---- Entries shown
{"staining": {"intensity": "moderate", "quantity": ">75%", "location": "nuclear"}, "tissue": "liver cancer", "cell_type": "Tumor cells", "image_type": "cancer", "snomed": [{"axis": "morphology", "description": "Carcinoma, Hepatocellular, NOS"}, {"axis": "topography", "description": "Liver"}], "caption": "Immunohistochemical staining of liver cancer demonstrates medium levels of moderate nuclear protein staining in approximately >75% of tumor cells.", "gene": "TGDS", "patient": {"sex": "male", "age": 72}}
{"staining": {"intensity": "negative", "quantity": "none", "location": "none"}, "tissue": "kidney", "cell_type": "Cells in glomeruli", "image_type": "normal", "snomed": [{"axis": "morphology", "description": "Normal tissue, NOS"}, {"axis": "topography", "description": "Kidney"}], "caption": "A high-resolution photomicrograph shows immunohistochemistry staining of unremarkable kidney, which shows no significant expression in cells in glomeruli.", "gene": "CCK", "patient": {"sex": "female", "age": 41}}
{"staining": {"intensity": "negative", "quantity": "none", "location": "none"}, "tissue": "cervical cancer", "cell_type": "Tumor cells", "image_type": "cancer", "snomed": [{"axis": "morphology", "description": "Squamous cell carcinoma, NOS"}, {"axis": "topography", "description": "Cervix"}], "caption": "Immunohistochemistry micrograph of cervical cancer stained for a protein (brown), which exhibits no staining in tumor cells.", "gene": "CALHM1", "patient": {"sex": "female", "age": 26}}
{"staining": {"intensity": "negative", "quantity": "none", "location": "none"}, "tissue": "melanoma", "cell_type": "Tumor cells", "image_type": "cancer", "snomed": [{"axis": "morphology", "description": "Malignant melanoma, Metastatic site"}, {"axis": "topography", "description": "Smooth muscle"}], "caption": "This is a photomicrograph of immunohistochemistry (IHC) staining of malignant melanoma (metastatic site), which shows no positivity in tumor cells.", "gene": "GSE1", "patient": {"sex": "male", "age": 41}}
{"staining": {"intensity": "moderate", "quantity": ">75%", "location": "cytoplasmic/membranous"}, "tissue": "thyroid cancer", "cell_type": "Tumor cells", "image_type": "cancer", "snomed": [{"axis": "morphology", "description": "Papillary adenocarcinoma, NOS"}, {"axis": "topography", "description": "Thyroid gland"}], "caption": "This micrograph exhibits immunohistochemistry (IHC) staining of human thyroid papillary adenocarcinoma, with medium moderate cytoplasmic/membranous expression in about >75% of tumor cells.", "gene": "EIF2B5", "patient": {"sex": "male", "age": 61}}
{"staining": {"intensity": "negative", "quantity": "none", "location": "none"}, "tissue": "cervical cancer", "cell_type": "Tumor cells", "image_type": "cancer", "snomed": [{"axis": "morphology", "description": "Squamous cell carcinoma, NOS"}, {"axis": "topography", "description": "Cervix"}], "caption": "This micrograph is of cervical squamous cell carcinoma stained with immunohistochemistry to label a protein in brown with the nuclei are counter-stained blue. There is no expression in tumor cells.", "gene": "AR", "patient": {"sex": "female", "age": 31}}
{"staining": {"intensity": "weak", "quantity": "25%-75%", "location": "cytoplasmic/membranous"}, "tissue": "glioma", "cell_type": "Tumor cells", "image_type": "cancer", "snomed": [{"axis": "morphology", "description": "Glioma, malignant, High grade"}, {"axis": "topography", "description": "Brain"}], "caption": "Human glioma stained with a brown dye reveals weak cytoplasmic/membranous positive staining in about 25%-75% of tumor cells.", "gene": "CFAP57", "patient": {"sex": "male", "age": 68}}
--------
◆ What to produce: Quote all of the entries verbatim.

◆ Output for this task:
{"staining": {"intensity": "moderate", "quantity": ">75%", "location": "nuclear"}, "tissue": "liver cancer", "cell_type": "Tumor cells", "image_type": "cancer", "snomed": [{"axis": "morphology", "description": "Carcinoma, Hepatocellular, NOS"}, {"axis": "topography", "description": "Liver"}], "caption": "Immunohistochemical staining of liver cancer demonstrates medium levels of moderate nuclear protein staining in approximately >75% of tumor cells.", "gene": "TGDS", "patient": {"sex": "male", "age": 72}}
{"staining": {"intensity": "negative", "quantity": "none", "location": "none"}, "tissue": "kidney", "cell_type": "Cells in glomeruli", "image_type": "normal", "snomed": [{"axis": "morphology", "description": "Normal tissue, NOS"}, {"axis": "topography", "description": "Kidney"}], "caption": "A high-resolution photomicrograph shows immunohistochemistry staining of unremarkable kidney, which shows no significant expression in cells in glomeruli.", "gene": "CCK", "patient": {"sex": "female", "age": 41}}
{"staining": {"intensity": "negative", "quantity": "none", "location": "none"}, "tissue": "cervical cancer", "cell_type": "Tumor cells", "image_type": "cancer", "snomed": [{"axis": "morphology", "description": "Squamous cell carcinoma, NOS"}, {"axis": "topography", "description": "Cervix"}], "caption": "Immunohistochemistry micrograph of cervical cancer stained for a protein (brown), which exhibits no staining in tumor cells.", "gene": "CALHM1", "patient": {"sex": "female", "age": 26}}
{"staining": {"intensity": "negative", "quantity": "none", "location": "none"}, "tissue": "melanoma", "cell_type": "Tumor cells", "image_type": "cancer", "snomed": [{"axis": "morphology", "description": "Malignant melanoma, Metastatic site"}, {"axis": "topography", "description": "Smooth muscle"}], "caption": "This is a photomicrograph of immunohistochemistry (IHC) staining of malignant melanoma (metastatic site), which shows no positivity in tumor cells.", "gene": "GSE1", "patient": {"sex": "male", "age": 41}}
{"staining": {"intensity": "moderate", "quantity": ">75%", "location": "cytoplasmic/membranous"}, "tissue": "thyroid cancer", "cell_type": "Tumor cells", "image_type": "cancer", "snomed": [{"axis": "morphology", "description": "Papillary adenocarcinoma, NOS"}, {"axis": "topography", "description": "Thyroid gland"}], "caption": "This micrograph exhibits immunohistochemistry (IHC) staining of human thyroid papillary adenocarcinoma, with medium moderate cytoplasmic/membranous expression in about >75% of tumor cells.", "gene": "EIF2B5", "patient": {"sex": "male", "age": 61}}
{"staining": {"intensity": "negative", "quantity": "none", "location": "none"}, "tissue": "cervical cancer", "cell_type": "Tumor cells", "image_type": "cancer", "snomed": [{"axis": "morphology", "description": "Squamous cell carcinoma, NOS"}, {"axis": "topography", "description": "Cervix"}], "caption": "This micrograph is of cervical squamous cell carcinoma stained with immunohistochemistry to label a protein in brown with the nuclei are counter-stained blue. There is no expression in tumor cells.", "gene": "AR", "patient": {"sex": "female", "age": 31}}
{"staining": {"intensity": "weak", "quantity": "25%-75%", "location": "cytoplasmic/membranous"}, "tissue": "glioma", "cell_type": "Tumor cells", "image_type": "cancer", "snomed": [{"axis": "morphology", "description": "Glioma, malignant, High grade"}, {"axis": "topography", "description": "Brain"}], "caption": "Human glioma stained with a brown dye reveals weak cytoplasmic/membranous positive staining in about 25%-75% of tumor cells.", "gene": "CFAP57", "patient": {"sex": "male", "age": 68}}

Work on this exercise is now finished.